Von einer, im Abendblatt suggerierten, „Aufarbeitung der Ereignisse“ durch die Polizei kann also keinesfalls die Rede sein, denn neue Erkenntnisse (oder gar Kritik am eigenen Vorgehen), außer das in Altona-Altstadt vermehrt „Roller“ gestohlen worden seien, kann die Polizei in ihrem Bericht nicht vorweisen.
Stattdessen verweist man mangels Beweisen wieder auf den Verdacht, dass auch besagte Gruppe von Jugendlichen etwas mit den Rollerdiebstählen zu tun haben könnte.
Des Weiteren stellt man sich als Opfer der Jugendlichen dar: „Ende Juni, Anfang Juli 2013 mehrten sich Beleidigungen gegenüber Polizeibeamten anlässlich von Einsätzen beziehungsweise bei zufälligem Aufeinandertreffen [sic!] mit Personen der besagten Gruppierung“. „Bei Einschreitesituationen wurde den Polizeibeamten offen mit Repressalien bis hin zum Tod gedroht“.
Zum eigenen (Fehl)verhalten (z.B. dem Racial Profiling), beispielsweise die vor allem im Juli erfolgten Drangsalierungen in Form von verdachtsunabhängigen Kontrollen, liest man in der „internen Lagebeurteilung“ der Polizei hingegen absolut nichts. Und verschwiegen wird auch, dass Polizeibeamte im Rahmen der Kontrollen selbst aggressiv auftraten, Menschen verletzten und einen Jugendlichen mit dunkler Hautfarbe als „Affe“ beschimpften.
In einem Artikel der taz vom 14.7. hieß es anlässlich der Auseinandersetzungen treffend:
„Die Darstellung, dass in Altona ein wildgewordener Mob Jugendlicher unterwegs ist, ist nicht nur einfach falsch.
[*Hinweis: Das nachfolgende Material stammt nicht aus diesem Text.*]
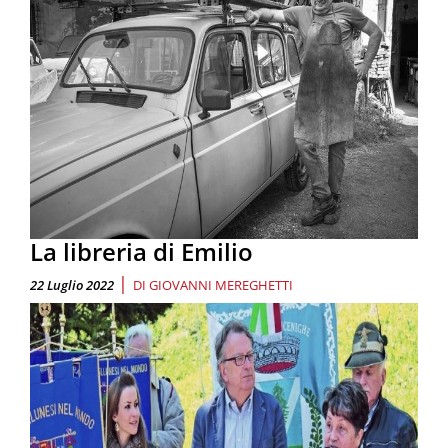
La libreria di Emilio
|
22 Luglio 2022
DI
GIOVANNI MEREGHETTI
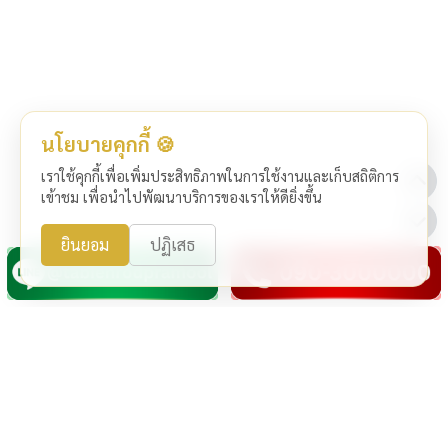
นโยบายคุกกี้ 🍪
เราใช้คุกกี้เพื่อเพิ่มประสิทธิภาพในการใช้งานและเก็บสถิติการ
เข้าชม เพื่อนำไปพัฒนาบริการของเราให้ดียิ่งขึ้น
ยินยอม
ปฏิเสธ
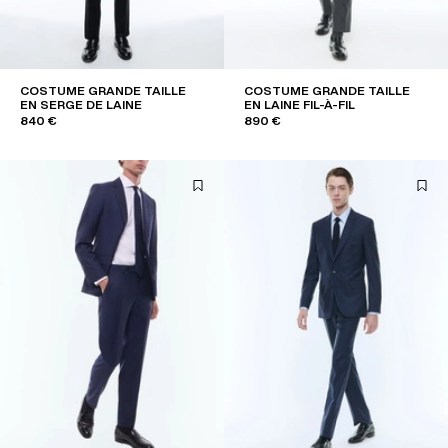
COSTUME GRANDE TAILLE
COSTUME GRANDE TAILLE
EN SERGE DE LAINE
EN LAINE FIL-À-FIL
840 €
890 €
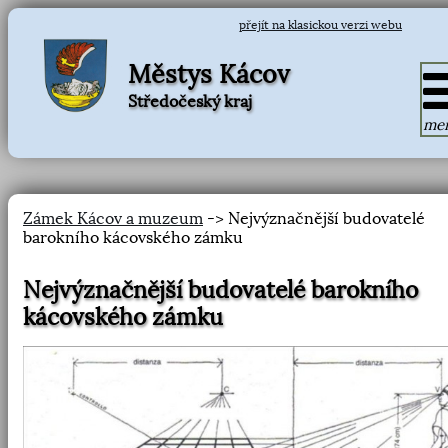
přejít na klasickou verzi webu
Městys Kácov
Středočeský kraj
me
Zámek Kácov a muzeum
-> Nejvýznačnější budovatelé
barokního kácovského zámku
Nejvýznačnější budovatelé barokního
kácovského zámku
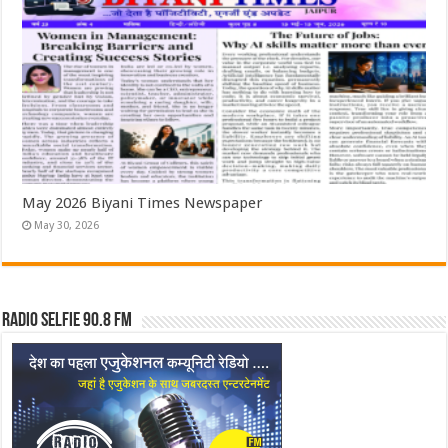
May 2026 Biyani Times Newspaper
May 30, 2026
Radio Selfie 90.8 FM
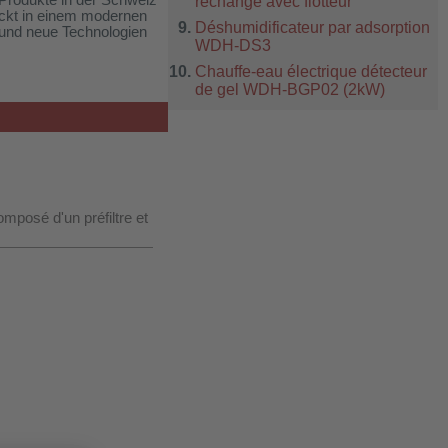
Produkte in der Schweiz
rechange avec flotteur
ackt in einem modernen
Déshumidificateur par adsorption
 und neue Technologien
WDH-DS3
Chauffe-eau électrique détecteur
de gel WDH-BGP02 (2kW)
omposé d'un préfiltre et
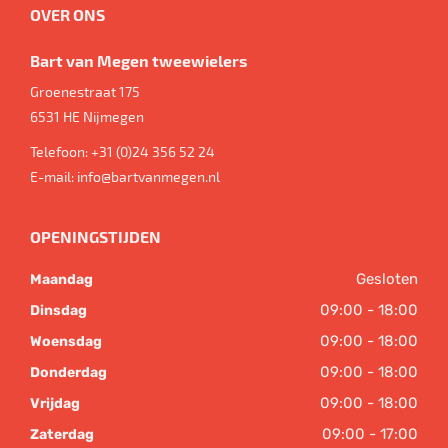
OVER ONS
Bart van Megen tweewielers
Groenestraat 175
6531 HE
Nijmegen
Telefoon:
+31 (0)24 356 52 24
E-mail:
info@bartvanmegen.nl
OPENINGSTIJDEN
Gesloten
Maandag
09:00 - 18:00
Dinsdag
09:00 - 18:00
Woensdag
09:00 - 18:00
Donderdag
09:00 - 18:00
Vrijdag
09:00 - 17:00
Zaterdag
Im schlimmsten Fall provoziert sie (anm.die Polizei) am Ende genau das.“.
Und wie es aussieht, scheinen die für den Bericht Verantwortlichen nichts dazugelernt zu haben -genauso wenig wie die Journalisten des Hamburger Abendblatts, die abermals fast ausschließlich die Sichtweise der Polizei wiedergeben. Da hilft es auch wenig, wenn man Eingangs kurz erwähnt, dass „zur Wahrheit aber der Hinweis (gehört) dass es die Sicht der Sicherheitsbehörden ist.“.
Ob man in den Reihen der Polizei wirklich wieder zur Strategie von Anfang Juli zurückkehrt, ist unklar. Derzeit weist im Stadtteil nichts darauf hin. Eines ist aber sicher: Sollte es wieder zu ähnlichen Vorfällen wie im Juli kommen, wird nicht nur die Anwohnerschaft des August-Lütgens-Park sensibilisiert sein.